Work to be completed -
Determine how many lines below contain the word "knee", then state only that figure.

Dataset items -
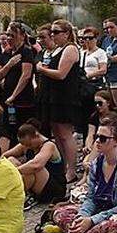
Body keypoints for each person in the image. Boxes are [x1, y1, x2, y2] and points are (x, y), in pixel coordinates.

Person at [35, 20, 82, 181]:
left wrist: (42, 69)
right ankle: (62, 167)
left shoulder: (70, 49)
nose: (53, 35)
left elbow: (61, 73)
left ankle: (71, 169)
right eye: (52, 32)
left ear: (66, 33)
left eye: (56, 32)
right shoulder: (56, 49)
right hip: (51, 96)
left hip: (64, 96)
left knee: (65, 134)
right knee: (56, 132)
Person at [8, 122, 67, 205]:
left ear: (36, 135)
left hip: (54, 187)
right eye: (24, 145)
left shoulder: (49, 145)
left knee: (31, 169)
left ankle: (19, 197)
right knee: (11, 160)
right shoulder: (26, 145)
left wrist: (12, 171)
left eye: (29, 144)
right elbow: (5, 155)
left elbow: (36, 165)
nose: (27, 147)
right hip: (38, 184)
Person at [77, 26, 108, 132]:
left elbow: (103, 70)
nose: (87, 40)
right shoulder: (81, 52)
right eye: (84, 38)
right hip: (82, 86)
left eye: (90, 38)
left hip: (94, 84)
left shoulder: (100, 52)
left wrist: (88, 75)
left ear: (96, 39)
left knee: (94, 111)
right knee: (82, 112)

Solution for this problem -
6